On the extension of the solution to a nonlinear ODE Consider the nonlinear ODE $$x' = (x^2 - e^{2t})f(t, x)$$ with $f$ continuous. Prove that for any $\tau > 0$, if $|x_0|$ is sufficiently small, the solution $x(t)$ to the ODE above can be extended to $\tau \leq t < \infty$. 
My general sketch:
1) If I can show that for any compact subset $\Omega \subset \mathbb{R}^n $, the solution $x(t)$ hits the boundary point of $\Omega$ then I can keep extending the solution to infinity; 
2) Equivalently, I was trying to show that the integral $$\int_{x_0}^{x_0 + \alpha} \frac{1}{F(t, x)}$$ diverges,  where $F(t, x) = (x^2 - e^{2t})f(t, x)$; 
3) The third way I was thinking is that I can use the fact $|F(t, x)| \leq K|x_0|$, the maximum interval of existence is $(-\infty, \infty)$. But I can't see to bound it. 
 A: The idea is to use the equation, and a variation on Gronwal's inequality to show the solutions $x(t)$ that start near $0$  remain bounded for al $t$.  
Not sure what to make of $\tau$. The way the problem is stated, it must have come  within a context in which referring to $\tau$ is significant.

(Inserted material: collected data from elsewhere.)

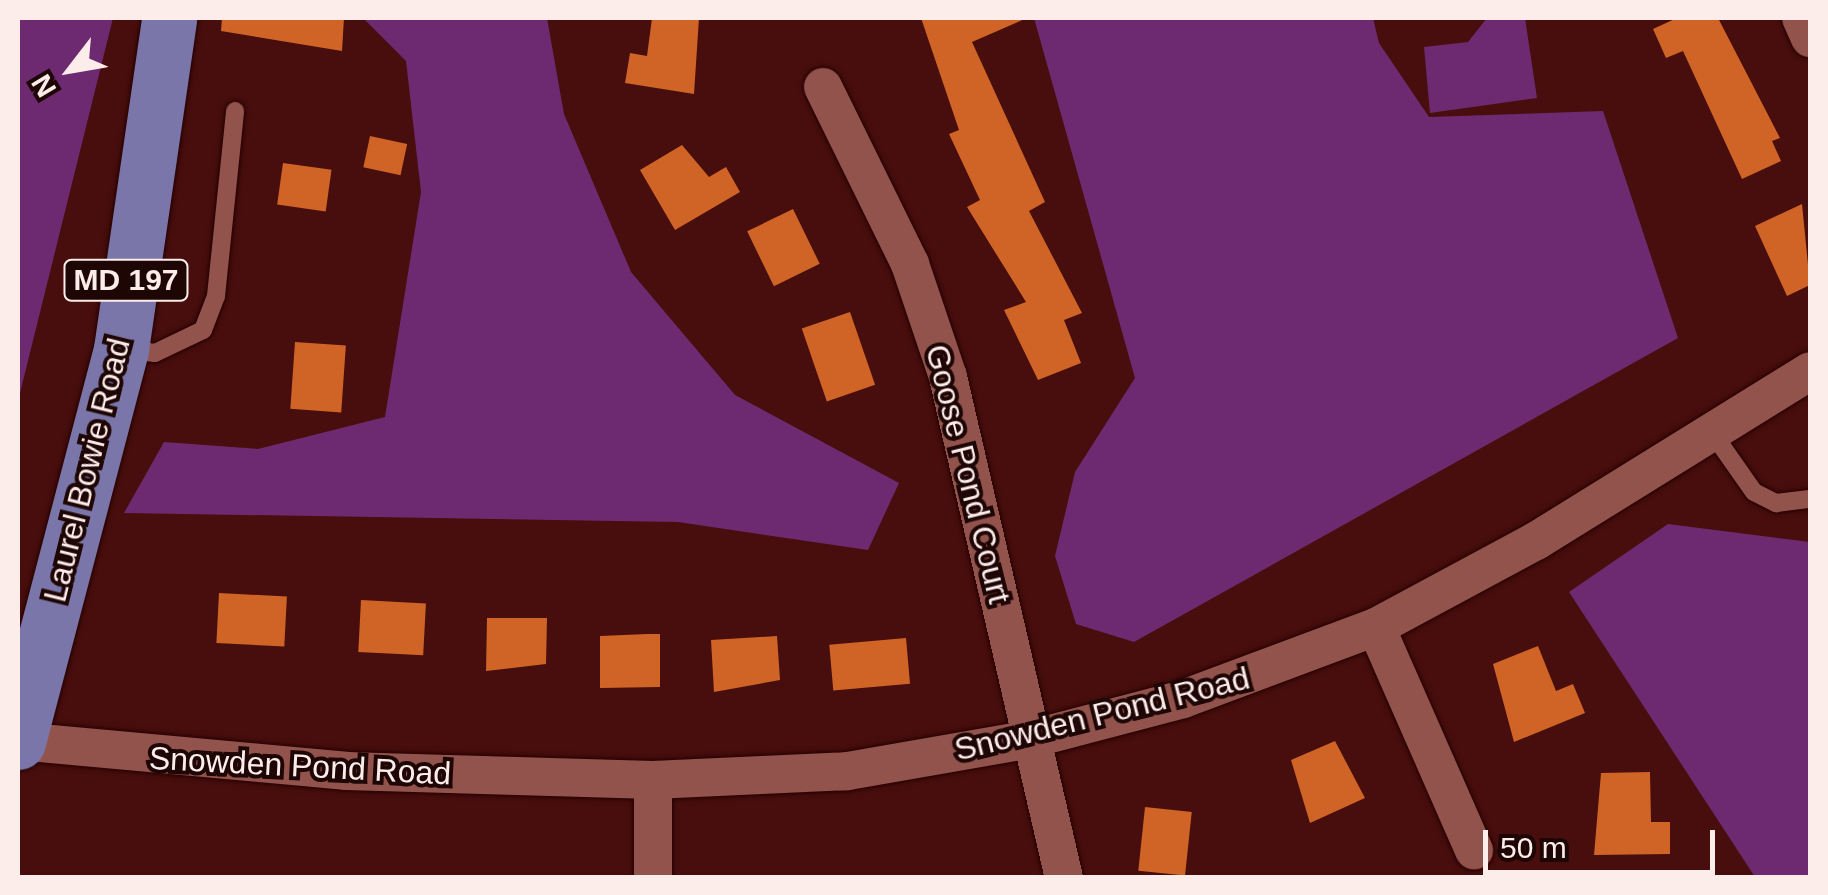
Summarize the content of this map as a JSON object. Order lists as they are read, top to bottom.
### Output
{
  "streets": {
    "main road": ["MD 197", "Laurel Bowie Road"],
    "street": ["Goose Pond Court", "Snowden Pond Road"]
  },
  "crossings": [
    ["Laurel Bowie Road", "Snowden Pond Road"],
    ["Goose Pond Court", "Snowden Pond Road"]
  ],
  "scale_bar": "50 m",
  "north": "bottom left"
}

Let $x_0$ be such that $|x_0|<1$, then, the solution $x(t)$ of the ODE that starts at $x_0$ satisfies $|x(t)|\ < 1 \le e^t$ for all small $t \ge 0$. I claim that $|x(t)| < e^t$ for all $t$. If that were not the case, there would be $T>0$ such that $|x(t)| < e^t$ for all $t \in [0,T)$ and $|x(T)| = e^T$. So far we have only used the continuity of $x$. Let's use the equation. For $t \in [0,T)$,
$$|x'(t)| = (e^{2t} - x^2)|f(t,x)| \le (e^{2T}-x^2)M_T$$ 
where $M_T = sup\{|f(t,u)| | 0 \le t \le T\text{ and } |u| \le e^t \}$, therefore
$$| \int_{0}^{t} \frac{x'(s)}{e^{2T}-x^2}ds| \le M_Tt.$$   
The integral can be simplified as follows:
$$\int_{0}^{t} \frac{x'(s)}{e^{2T}-x^2}ds = \int_{x_0}^{x(t)} \frac{1}{e^{2T}-x^2}dx = \frac{1}{e^T} ln(\frac{1+u}{1-u}){\LARGE|}_{e^{-T}x_0}^{e^{-T}x(t)} $$
so:  
$$|  ln(\frac{e^T + x(t)}{e^T - x(t)}) | \le 
|  ln(\frac{e^T + x_0}{e^T - x_0}) | + e^TM_Tt$$
By our choice of $T$, as $t \nearrow T$, $x(t) \rightarrow \pm e^T$, in either case, 
$|  ln(\frac{e^T + x(t)}{e^T - x(t)}) |  \rightarrow +\infty$, which contradicts the previous inequality. $\blacksquare$